What is expected:
Exactly as they appear, transcribe the entries and skip any pictures.

(Saved entries)
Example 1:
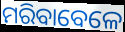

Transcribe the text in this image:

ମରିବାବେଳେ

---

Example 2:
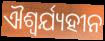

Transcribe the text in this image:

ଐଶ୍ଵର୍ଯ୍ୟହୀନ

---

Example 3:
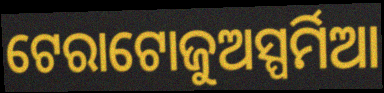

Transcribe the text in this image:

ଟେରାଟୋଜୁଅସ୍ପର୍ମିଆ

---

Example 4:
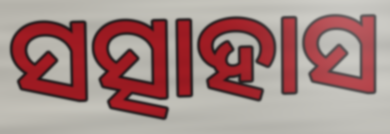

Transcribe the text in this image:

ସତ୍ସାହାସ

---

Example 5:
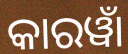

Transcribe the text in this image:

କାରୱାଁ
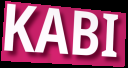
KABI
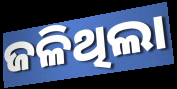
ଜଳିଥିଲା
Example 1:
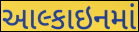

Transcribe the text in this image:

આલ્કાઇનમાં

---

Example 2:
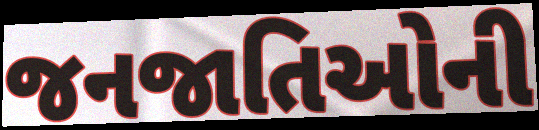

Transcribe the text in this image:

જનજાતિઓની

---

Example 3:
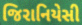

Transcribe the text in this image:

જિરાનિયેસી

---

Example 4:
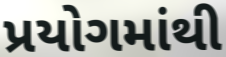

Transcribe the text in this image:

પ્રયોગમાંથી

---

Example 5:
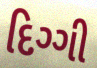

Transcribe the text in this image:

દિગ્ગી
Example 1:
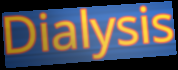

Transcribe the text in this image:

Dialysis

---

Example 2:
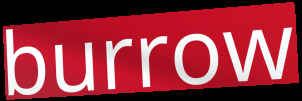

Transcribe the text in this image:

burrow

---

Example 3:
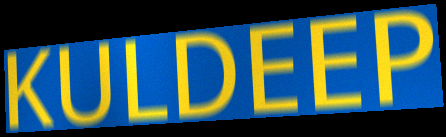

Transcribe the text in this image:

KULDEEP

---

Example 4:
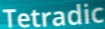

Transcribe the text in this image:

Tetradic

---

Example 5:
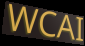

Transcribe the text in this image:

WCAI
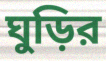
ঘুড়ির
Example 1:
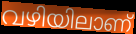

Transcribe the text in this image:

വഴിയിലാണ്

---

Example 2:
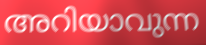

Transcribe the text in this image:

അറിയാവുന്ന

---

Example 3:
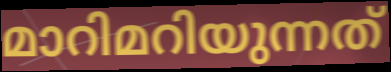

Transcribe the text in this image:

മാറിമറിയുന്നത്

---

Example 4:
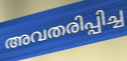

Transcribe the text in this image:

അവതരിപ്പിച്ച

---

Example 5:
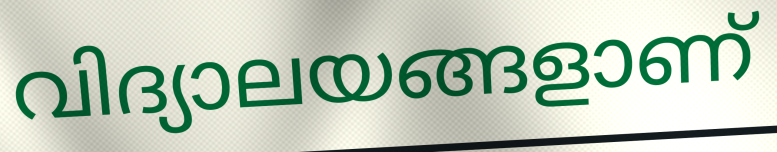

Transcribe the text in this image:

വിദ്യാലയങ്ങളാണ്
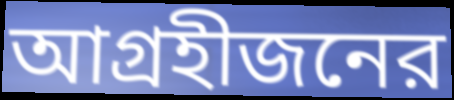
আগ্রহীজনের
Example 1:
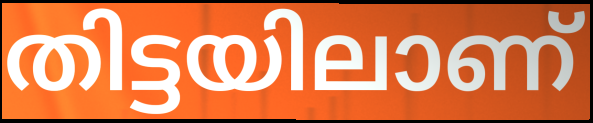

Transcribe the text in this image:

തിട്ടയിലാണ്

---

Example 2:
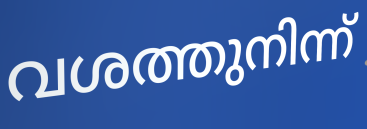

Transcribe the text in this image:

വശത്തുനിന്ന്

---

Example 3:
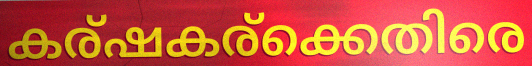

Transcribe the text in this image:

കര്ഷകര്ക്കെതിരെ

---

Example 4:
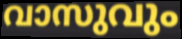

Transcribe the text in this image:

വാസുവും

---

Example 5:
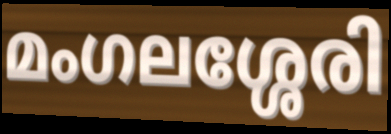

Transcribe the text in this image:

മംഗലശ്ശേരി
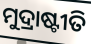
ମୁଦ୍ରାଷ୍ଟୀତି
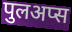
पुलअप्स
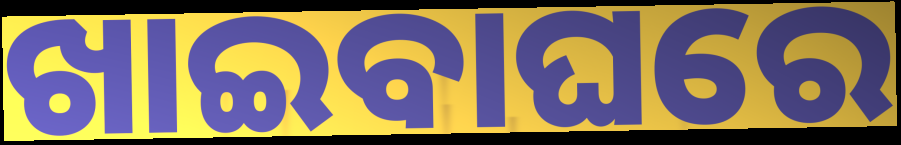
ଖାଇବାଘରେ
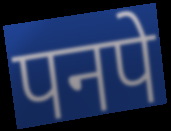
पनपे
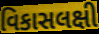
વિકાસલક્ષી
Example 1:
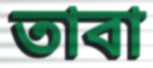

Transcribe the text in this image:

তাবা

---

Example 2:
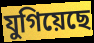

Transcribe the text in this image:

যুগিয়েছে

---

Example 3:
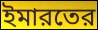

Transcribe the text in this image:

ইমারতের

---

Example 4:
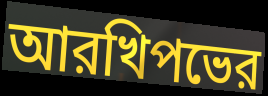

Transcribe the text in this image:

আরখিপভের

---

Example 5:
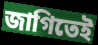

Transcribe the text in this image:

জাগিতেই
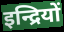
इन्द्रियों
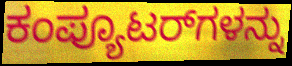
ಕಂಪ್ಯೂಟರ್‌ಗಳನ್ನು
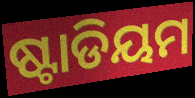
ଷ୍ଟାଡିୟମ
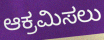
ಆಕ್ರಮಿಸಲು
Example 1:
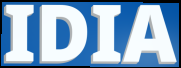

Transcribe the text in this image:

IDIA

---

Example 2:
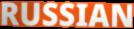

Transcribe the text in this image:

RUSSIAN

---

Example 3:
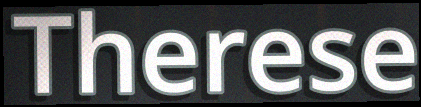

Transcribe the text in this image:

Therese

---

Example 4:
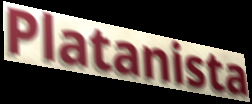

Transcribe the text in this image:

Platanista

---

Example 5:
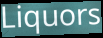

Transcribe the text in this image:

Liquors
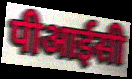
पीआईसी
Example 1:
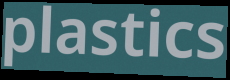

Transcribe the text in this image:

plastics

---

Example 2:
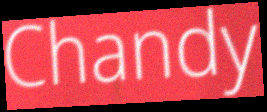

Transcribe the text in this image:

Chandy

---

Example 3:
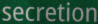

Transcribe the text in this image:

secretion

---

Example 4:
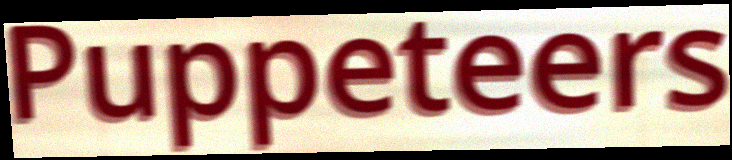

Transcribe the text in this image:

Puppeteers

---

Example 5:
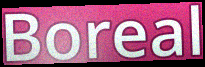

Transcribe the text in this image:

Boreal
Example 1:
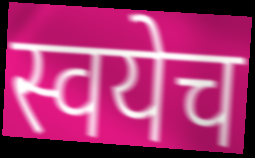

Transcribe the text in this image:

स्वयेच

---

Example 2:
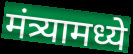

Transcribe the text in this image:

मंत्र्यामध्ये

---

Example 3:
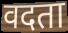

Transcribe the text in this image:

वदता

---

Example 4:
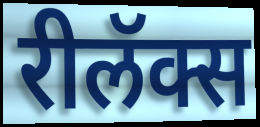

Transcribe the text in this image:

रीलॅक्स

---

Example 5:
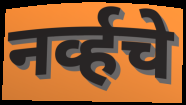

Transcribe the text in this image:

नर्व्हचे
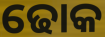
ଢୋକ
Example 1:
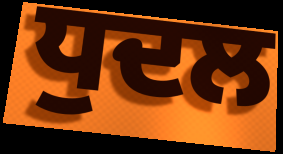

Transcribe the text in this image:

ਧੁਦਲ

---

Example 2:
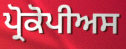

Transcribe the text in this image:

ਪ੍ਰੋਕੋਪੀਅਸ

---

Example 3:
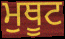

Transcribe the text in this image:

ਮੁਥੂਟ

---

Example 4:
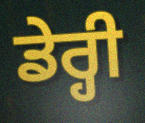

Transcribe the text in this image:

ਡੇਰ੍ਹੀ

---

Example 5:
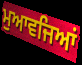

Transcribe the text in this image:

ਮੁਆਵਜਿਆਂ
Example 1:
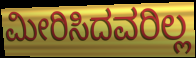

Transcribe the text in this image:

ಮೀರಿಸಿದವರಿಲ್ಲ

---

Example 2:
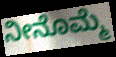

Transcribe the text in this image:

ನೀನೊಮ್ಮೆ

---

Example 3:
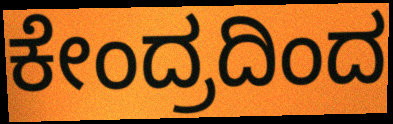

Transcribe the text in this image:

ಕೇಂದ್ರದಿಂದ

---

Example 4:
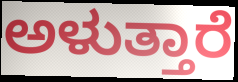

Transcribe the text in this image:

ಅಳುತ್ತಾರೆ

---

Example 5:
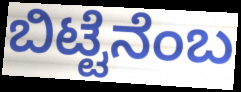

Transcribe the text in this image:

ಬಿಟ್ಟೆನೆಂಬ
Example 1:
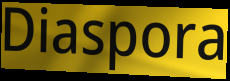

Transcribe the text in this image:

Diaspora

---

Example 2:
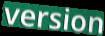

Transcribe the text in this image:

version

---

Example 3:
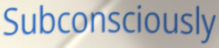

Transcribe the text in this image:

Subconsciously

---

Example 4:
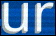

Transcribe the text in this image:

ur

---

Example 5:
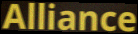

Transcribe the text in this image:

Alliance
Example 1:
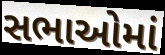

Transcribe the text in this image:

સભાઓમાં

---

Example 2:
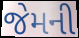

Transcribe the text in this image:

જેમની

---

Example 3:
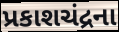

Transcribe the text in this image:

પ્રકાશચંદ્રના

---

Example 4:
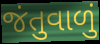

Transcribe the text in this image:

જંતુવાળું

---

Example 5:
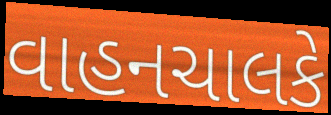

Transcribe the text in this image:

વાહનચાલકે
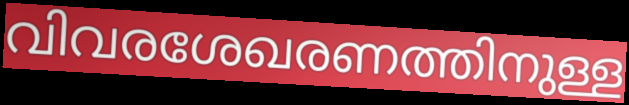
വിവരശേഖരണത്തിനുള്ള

Reply to the task:
Example 1:

Transcribe the text in this image:

ମରିବାବେଳେ

---

Example 2:

Transcribe the text in this image:

ଐଶ୍ଵର୍ଯ୍ୟହୀନ

---

Example 3:

Transcribe the text in this image:

ଟେରାଟୋଜୁଅସ୍ପର୍ମିଆ

---

Example 4:

Transcribe the text in this image:

ସତ୍ସାହାସ

---

Example 5:

Transcribe the text in this image:

କାରୱାଁ
KABI
ଜଳିଥିଲା
Example 1:

Transcribe the text in this image:

આલ્કાઇનમાં

---

Example 2:

Transcribe the text in this image:

જનજાતિઓની

---

Example 3:

Transcribe the text in this image:

જિરાનિયેસી

---

Example 4:

Transcribe the text in this image:

પ્રયોગમાંથી

---

Example 5:

Transcribe the text in this image:

દિગ્ગી
Example 1:

Transcribe the text in this image:

Dialysis

---

Example 2:

Transcribe the text in this image:

burrow

---

Example 3:

Transcribe the text in this image:

KULDEEP

---

Example 4:

Transcribe the text in this image:

Tetradic

---

Example 5:

Transcribe the text in this image:

WCAI
ঘুড়ির
Example 1:

Transcribe the text in this image:

വഴിയിലാണ്

---

Example 2:

Transcribe the text in this image:

അറിയാവുന്ന

---

Example 3:

Transcribe the text in this image:

മാറിമറിയുന്നത്

---

Example 4:

Transcribe the text in this image:

അവതരിപ്പിച്ച

---

Example 5:

Transcribe the text in this image:

വിദ്യാലയങ്ങളാണ്
আগ্রহীজনের
Example 1:

Transcribe the text in this image:

തിട്ടയിലാണ്

---

Example 2:

Transcribe the text in this image:

വശത്തുനിന്ന്

---

Example 3:

Transcribe the text in this image:

കര്ഷകര്ക്കെതിരെ

---

Example 4:

Transcribe the text in this image:

വാസുവും

---

Example 5:

Transcribe the text in this image:

മംഗലശ്ശേരി
ମୁଦ୍ରାଷ୍ଟୀତି
पुलअप्स
ଖାଇବାଘରେ
पनपे
વિકાસલક્ષી
Example 1:

Transcribe the text in this image:

তাবা

---

Example 2:

Transcribe the text in this image:

যুগিয়েছে

---

Example 3:

Transcribe the text in this image:

ইমারতের

---

Example 4:

Transcribe the text in this image:

আরখিপভের

---

Example 5:

Transcribe the text in this image:

জাগিতেই
इन्द्रियों
ಕಂಪ್ಯೂಟರ್‌ಗಳನ್ನು
ଷ୍ଟାଡିୟମ
ಆಕ್ರಮಿಸಲು
Example 1:

Transcribe the text in this image:

IDIA

---

Example 2:

Transcribe the text in this image:

RUSSIAN

---

Example 3:

Transcribe the text in this image:

Therese

---

Example 4:

Transcribe the text in this image:

Platanista

---

Example 5:

Transcribe the text in this image:

Liquors
पीआईसी
Example 1:

Transcribe the text in this image:

plastics

---

Example 2:

Transcribe the text in this image:

Chandy

---

Example 3:

Transcribe the text in this image:

secretion

---

Example 4:

Transcribe the text in this image:

Puppeteers

---

Example 5:

Transcribe the text in this image:

Boreal
Example 1:

Transcribe the text in this image:

स्वयेच

---

Example 2:

Transcribe the text in this image:

मंत्र्यामध्ये

---

Example 3:

Transcribe the text in this image:

वदता

---

Example 4:

Transcribe the text in this image:

रीलॅक्स

---

Example 5:

Transcribe the text in this image:

नर्व्हचे
ଢୋକ
Example 1:

Transcribe the text in this image:

ਧੁਦਲ

---

Example 2:

Transcribe the text in this image:

ਪ੍ਰੋਕੋਪੀਅਸ

---

Example 3:

Transcribe the text in this image:

ਮੁਥੂਟ

---

Example 4:

Transcribe the text in this image:

ਡੇਰ੍ਹੀ

---

Example 5:

Transcribe the text in this image:

ਮੁਆਵਜਿਆਂ
Example 1:

Transcribe the text in this image:

ಮೀರಿಸಿದವರಿಲ್ಲ

---

Example 2:

Transcribe the text in this image:

ನೀನೊಮ್ಮೆ

---

Example 3:

Transcribe the text in this image:

ಕೇಂದ್ರದಿಂದ

---

Example 4:

Transcribe the text in this image:

ಅಳುತ್ತಾರೆ

---

Example 5:

Transcribe the text in this image:

ಬಿಟ್ಟೆನೆಂಬ
Example 1:

Transcribe the text in this image:

Diaspora

---

Example 2:

Transcribe the text in this image:

version

---

Example 3:

Transcribe the text in this image:

Subconsciously

---

Example 4:

Transcribe the text in this image:

ur

---

Example 5:

Transcribe the text in this image:

Alliance
Example 1:

Transcribe the text in this image:

સભાઓમાં

---

Example 2:

Transcribe the text in this image:

જેમની

---

Example 3:

Transcribe the text in this image:

પ્રકાશચંદ્રના

---

Example 4:

Transcribe the text in this image:

જંતુવાળું

---

Example 5:

Transcribe the text in this image:

વાહનચાલકે
വിവരശേഖരണത്തിനുള്ള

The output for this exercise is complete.